College has failed, or so many Silicon Valley entrepreneurs believe. Not only are tuition costs spiraling out of control, but students are leaving college without the ability to produce … anything. We are living in the era of code, and yet, college students are graduating barely able to read or write an essay – let alone make an app.
Make School hopes to change this sordid state of affairs. Through a rigorous and lengthy two-year curriculum, the school hopes to instill deeper critical thinking skills while also providing students engineering and product skills that will allow them to be highly productive at startups and large tech companies.
That’s a marked contrast to other coding boot camps on the market, which tend to be around 12 weeks in length. While boot camps are designed to quickly get students up to speed on coding so that they can quickly join a startup, Make School wants to create the critical thinking needed for students to become founders.
Critical Thinking In Silicon Valley
“Critical thinking” is one of those phrases bandied about discussions of education without anyone trying to actually provide a definition of what it means. Like the old Supreme Court line about pornography (“I’ll know it when I see it”), educators seem to know critical thinking when it shows up.
While defining it is challenging, it is clear that these skills are needed in the workforce.

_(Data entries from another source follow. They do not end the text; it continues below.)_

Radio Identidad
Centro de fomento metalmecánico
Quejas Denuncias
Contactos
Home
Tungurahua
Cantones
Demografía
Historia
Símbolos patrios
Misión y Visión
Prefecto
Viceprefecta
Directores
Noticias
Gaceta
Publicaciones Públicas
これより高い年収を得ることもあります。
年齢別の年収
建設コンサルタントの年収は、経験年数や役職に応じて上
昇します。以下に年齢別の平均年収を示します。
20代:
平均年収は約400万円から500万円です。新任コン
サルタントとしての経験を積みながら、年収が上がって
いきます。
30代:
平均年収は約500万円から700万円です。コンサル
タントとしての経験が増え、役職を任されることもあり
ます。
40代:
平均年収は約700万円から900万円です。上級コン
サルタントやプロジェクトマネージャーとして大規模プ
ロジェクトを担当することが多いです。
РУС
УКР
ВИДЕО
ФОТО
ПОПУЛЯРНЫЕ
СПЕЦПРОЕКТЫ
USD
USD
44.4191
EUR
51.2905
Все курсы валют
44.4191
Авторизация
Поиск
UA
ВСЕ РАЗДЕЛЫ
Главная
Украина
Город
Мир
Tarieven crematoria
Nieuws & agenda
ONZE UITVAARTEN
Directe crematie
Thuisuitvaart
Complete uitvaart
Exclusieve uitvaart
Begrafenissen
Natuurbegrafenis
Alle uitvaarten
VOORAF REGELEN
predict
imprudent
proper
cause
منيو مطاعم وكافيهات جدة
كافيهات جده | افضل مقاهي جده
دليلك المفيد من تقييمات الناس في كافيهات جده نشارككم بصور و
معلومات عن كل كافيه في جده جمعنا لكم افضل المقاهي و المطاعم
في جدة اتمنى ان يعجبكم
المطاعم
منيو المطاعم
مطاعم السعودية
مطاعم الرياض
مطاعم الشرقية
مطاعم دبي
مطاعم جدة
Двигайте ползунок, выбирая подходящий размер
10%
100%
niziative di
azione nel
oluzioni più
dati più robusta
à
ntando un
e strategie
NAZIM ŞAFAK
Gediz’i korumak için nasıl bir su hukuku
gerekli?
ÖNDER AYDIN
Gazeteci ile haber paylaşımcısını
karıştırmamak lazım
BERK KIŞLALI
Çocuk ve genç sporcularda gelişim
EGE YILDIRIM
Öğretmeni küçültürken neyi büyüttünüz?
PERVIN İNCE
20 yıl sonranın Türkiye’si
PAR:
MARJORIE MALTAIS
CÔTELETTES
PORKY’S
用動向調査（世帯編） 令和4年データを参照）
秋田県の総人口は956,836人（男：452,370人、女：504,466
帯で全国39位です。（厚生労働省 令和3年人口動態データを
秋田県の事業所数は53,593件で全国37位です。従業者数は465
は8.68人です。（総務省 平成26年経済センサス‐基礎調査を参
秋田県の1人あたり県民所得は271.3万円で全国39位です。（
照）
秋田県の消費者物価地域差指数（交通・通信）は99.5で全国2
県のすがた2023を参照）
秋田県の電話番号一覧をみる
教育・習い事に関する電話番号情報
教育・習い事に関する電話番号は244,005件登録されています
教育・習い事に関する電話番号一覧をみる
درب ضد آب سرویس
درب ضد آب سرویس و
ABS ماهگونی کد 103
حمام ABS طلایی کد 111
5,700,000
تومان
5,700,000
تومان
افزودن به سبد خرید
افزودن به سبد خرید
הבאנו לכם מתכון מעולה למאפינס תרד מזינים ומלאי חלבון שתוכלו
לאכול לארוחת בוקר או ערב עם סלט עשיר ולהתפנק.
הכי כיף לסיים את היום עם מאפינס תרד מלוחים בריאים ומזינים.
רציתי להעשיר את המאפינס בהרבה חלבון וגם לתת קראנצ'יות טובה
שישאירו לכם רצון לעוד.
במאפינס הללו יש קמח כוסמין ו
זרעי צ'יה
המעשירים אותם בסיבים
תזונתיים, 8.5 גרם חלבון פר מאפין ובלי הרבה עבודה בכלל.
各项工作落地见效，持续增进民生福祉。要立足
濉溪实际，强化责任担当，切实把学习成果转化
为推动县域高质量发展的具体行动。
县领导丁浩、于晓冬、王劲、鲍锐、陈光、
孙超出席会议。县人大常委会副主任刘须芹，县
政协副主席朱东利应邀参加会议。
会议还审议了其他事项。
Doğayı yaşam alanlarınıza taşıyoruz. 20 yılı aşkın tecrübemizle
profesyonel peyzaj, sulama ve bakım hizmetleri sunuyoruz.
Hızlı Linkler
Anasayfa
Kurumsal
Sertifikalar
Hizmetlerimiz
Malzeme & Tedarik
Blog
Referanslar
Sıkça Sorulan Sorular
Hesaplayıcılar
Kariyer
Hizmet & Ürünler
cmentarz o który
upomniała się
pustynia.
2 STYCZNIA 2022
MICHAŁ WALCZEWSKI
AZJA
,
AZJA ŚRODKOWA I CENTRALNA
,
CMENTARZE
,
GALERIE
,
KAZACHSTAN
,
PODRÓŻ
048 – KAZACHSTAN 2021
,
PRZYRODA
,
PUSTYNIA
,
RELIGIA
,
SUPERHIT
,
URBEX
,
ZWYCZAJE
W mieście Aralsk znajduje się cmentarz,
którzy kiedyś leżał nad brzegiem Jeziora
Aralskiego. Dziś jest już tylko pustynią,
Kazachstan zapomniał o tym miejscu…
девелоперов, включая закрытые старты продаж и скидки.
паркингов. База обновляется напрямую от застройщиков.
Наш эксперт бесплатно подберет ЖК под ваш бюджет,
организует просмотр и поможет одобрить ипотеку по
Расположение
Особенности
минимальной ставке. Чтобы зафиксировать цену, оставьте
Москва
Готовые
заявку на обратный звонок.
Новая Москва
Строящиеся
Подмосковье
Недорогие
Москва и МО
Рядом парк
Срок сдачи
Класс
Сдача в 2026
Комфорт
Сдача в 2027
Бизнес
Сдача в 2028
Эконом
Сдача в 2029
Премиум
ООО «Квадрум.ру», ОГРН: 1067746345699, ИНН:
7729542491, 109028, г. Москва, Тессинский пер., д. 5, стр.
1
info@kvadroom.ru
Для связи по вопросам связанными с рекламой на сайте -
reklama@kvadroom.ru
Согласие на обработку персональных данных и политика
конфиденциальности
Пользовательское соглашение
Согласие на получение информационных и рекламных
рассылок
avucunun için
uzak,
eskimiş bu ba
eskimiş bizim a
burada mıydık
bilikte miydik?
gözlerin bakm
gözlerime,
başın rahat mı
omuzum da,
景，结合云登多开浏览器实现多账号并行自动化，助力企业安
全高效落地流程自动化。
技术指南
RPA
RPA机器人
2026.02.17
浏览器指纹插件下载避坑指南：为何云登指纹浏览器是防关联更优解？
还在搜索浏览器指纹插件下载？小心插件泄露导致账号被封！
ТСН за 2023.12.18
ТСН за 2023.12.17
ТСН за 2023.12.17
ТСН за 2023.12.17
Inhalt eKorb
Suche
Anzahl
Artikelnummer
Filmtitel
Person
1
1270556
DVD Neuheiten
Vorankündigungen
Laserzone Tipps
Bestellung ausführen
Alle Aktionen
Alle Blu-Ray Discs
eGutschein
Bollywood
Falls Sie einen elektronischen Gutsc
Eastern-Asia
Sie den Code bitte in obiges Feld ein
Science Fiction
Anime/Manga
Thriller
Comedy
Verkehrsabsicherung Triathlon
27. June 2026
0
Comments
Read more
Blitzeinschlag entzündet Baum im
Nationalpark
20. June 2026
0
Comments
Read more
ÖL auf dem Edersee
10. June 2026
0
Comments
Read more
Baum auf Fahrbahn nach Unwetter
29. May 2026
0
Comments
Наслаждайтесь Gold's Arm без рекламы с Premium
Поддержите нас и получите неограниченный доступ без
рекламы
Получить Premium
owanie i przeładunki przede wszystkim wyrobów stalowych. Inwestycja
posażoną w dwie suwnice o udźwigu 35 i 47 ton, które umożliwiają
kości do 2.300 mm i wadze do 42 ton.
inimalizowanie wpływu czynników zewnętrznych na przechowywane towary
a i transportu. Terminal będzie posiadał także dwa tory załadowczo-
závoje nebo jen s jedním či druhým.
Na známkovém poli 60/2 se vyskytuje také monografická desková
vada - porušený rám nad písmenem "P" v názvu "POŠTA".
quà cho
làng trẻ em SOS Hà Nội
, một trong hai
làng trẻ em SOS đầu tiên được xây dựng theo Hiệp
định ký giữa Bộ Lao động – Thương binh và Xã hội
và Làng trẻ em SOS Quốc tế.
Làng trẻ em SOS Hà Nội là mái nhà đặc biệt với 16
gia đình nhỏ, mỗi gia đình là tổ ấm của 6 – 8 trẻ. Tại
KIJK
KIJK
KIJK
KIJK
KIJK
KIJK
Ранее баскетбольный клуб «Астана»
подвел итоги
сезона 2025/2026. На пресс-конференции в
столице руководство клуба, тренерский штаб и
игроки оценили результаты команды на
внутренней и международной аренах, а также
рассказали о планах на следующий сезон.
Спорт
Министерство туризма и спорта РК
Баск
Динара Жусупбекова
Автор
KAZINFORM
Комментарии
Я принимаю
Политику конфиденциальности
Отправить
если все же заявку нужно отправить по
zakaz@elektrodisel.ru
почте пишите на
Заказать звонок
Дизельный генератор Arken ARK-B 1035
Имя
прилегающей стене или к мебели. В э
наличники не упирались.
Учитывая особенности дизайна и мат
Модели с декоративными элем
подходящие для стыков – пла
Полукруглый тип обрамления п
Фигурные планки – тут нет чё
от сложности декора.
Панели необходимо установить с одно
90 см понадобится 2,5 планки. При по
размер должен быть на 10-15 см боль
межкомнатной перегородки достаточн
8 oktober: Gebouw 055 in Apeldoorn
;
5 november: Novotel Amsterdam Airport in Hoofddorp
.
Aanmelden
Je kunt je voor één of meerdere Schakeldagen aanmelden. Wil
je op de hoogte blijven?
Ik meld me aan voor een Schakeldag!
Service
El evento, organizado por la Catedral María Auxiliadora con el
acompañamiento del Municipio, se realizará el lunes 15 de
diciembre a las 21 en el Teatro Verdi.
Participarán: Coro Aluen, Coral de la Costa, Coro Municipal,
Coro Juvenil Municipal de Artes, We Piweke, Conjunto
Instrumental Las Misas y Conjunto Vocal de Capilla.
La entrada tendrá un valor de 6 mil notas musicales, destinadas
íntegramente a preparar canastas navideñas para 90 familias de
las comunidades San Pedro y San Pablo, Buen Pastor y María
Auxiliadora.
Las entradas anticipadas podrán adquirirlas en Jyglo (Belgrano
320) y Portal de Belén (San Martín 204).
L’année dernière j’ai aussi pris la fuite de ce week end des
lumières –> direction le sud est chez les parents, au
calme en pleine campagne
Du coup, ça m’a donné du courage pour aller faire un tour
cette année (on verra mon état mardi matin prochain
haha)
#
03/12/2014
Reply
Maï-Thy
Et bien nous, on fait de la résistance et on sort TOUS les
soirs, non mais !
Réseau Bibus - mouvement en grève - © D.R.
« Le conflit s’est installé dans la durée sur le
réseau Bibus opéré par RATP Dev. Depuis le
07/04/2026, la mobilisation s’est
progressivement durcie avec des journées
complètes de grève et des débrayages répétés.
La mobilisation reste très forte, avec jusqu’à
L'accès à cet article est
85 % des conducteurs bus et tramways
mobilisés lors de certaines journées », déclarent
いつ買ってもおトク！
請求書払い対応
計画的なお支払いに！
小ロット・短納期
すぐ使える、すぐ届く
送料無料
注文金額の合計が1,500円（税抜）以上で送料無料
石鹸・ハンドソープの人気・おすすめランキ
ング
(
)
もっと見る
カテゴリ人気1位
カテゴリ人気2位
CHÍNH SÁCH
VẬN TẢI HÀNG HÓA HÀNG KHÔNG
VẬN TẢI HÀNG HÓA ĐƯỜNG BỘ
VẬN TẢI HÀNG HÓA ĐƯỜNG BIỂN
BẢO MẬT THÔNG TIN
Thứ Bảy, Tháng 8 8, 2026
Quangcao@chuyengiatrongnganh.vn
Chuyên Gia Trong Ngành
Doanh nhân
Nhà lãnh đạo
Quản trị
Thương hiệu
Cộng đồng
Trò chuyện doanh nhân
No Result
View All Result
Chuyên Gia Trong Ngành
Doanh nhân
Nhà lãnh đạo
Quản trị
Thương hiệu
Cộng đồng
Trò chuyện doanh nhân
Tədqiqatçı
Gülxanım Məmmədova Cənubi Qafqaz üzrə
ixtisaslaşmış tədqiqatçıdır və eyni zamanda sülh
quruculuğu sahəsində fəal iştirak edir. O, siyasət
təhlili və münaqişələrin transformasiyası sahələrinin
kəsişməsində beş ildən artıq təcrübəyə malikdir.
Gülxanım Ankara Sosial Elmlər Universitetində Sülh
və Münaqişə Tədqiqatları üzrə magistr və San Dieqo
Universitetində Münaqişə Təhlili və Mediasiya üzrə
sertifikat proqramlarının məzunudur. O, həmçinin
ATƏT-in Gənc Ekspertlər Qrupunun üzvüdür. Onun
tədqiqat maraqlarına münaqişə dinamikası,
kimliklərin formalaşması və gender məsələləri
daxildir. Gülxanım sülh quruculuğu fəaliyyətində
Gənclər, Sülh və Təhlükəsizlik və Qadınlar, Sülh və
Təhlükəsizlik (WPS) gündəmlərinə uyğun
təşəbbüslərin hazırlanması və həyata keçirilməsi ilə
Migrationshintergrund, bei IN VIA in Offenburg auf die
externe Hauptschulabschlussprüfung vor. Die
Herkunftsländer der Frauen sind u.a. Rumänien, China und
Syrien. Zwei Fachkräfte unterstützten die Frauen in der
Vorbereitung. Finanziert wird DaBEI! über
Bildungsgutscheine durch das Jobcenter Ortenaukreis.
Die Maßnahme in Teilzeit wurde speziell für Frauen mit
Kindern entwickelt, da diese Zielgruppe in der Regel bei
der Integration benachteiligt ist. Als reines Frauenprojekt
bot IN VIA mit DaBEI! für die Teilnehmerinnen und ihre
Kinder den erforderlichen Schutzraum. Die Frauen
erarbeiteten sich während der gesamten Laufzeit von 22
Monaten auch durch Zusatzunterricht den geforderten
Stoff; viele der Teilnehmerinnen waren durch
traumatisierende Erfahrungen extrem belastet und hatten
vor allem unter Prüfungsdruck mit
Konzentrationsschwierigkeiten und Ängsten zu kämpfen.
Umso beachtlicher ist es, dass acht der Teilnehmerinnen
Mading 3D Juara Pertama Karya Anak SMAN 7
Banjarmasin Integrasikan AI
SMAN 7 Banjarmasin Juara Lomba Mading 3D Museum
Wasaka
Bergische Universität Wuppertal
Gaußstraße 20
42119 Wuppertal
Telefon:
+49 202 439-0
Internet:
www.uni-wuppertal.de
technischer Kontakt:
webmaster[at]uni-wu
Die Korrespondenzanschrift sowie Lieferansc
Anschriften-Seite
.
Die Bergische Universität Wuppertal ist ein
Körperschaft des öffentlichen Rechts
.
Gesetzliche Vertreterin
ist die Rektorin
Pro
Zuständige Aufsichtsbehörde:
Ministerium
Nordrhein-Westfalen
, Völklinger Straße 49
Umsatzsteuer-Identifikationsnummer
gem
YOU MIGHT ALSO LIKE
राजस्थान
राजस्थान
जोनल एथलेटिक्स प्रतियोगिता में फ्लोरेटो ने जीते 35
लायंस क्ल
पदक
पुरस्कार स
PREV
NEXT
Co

Many of us have worked with colleagues who lacked these skills, who constantly needed assistance with every decision because they just didn’t get a problem. If the best engineers are potentially dozens of times more productive, then critical thinking is the method to get them there.
Ashu Desai, a co-founder of Make School, believes that these values can be taught. “Purpose, autonomy, and mastery” are the three key elements today, he explained to me, and Make School’s mission it to bring these management principles to bear on education. “These ideas aren’t new, but people haven’t really done this yet in education.”
Make School teaches the requisite coding and product skills, but what makes the program unique is all the other skills that they have added into the curriculum. “The first half is spent on psychology, sales relationships, pitching, and writing and communication,” Desai explains, “the second half is more about society – what kind of socioeconomic issues and political issues” are important to the tech community?
The theory is that this additional coverage will create the critical thinking spark in each of Make School’s students. It’s too early to see the results yet – Make School launched its one-year pilot program just last year – but in true startup fashion the founders are ready to continue iterating until they find the right mix.
Why Do I Do Anything?
One of the other great challenges of modern universities is how many students are completely disengaged from the curriculum, which can at times seem designed for a pre-historic age. Take computer science. Algorithms and data structures are common in CS curriculua, and while they are an important skill, many other skills would seem to merit earlier and deeper discussion.
Ashu Desai sees that all the time. “Everywhere in the US, Austin, or New York or other cities, or outside the US like Japan and India, we are seeing the same fundamental problem, which is that the universities are not teaching the right things.”
Desai dropped out of UCLA’s CS curriculum after one year, finding the teaching hopelessly bogged down by theoretical minutia. “Everything I was learning was theoretical, and it would be useful if I wanted to go into research, but I wanted to build a product, and there was no education around that at all in school.”
That convinced him to drop out and apply with Jeremy Rossmann to YCombinator, where the two were accepted and built a startup called Make Games With Us, which eventually evolved into today’s Make School.
At the heart of the school’s approach is the belief that focusing on an actual project helps motivate students in ways that college never does. The company’s early focus on games was a result of that thinking. Desai said, “Gamification helps students be motivated by a purpose. For me, I always liked competing, and I was much more engaged when I had my own product that I wanted to bring out there.”
Make School’s entire curriculum is based around projects, with minimal lectures scattered about. “We avoid any lectures that can be done as an exercise or project,” Desai says. The goal of teachers at the school it to guide students rather than instruct them, a concept that the co-founders borrowed from the Montessori tradition of education.
The Rise of Product Universities?
We appear to be on the tip of a revolution in education. Educators are finally starting to understand that no one likes lectures and rote studying for final exams. New schools are popping up to take advantage of the large gap between traditional four-year universities and the potential for a 21st-century curriculum with the skills and thinking that students need in the marketplace.
Desai, despite his slightly disruptive view, doesn’t see universities disappearing anytime soon. “I think the university system will still be good for the research side of things.” But he thinks their power will diminish over time in the fast-paced tech world of 2015. “They spend 10 years solving a problem, and then it will be eventually turned into a product.”
Instead, “you will have a research university and a product university” and different types of students will be attracted to one or the other. For hundreds of thousands of students in the United States zoned out in their classes, these new universities might be just the motivation needed for these students to engage with their studies – and change the world.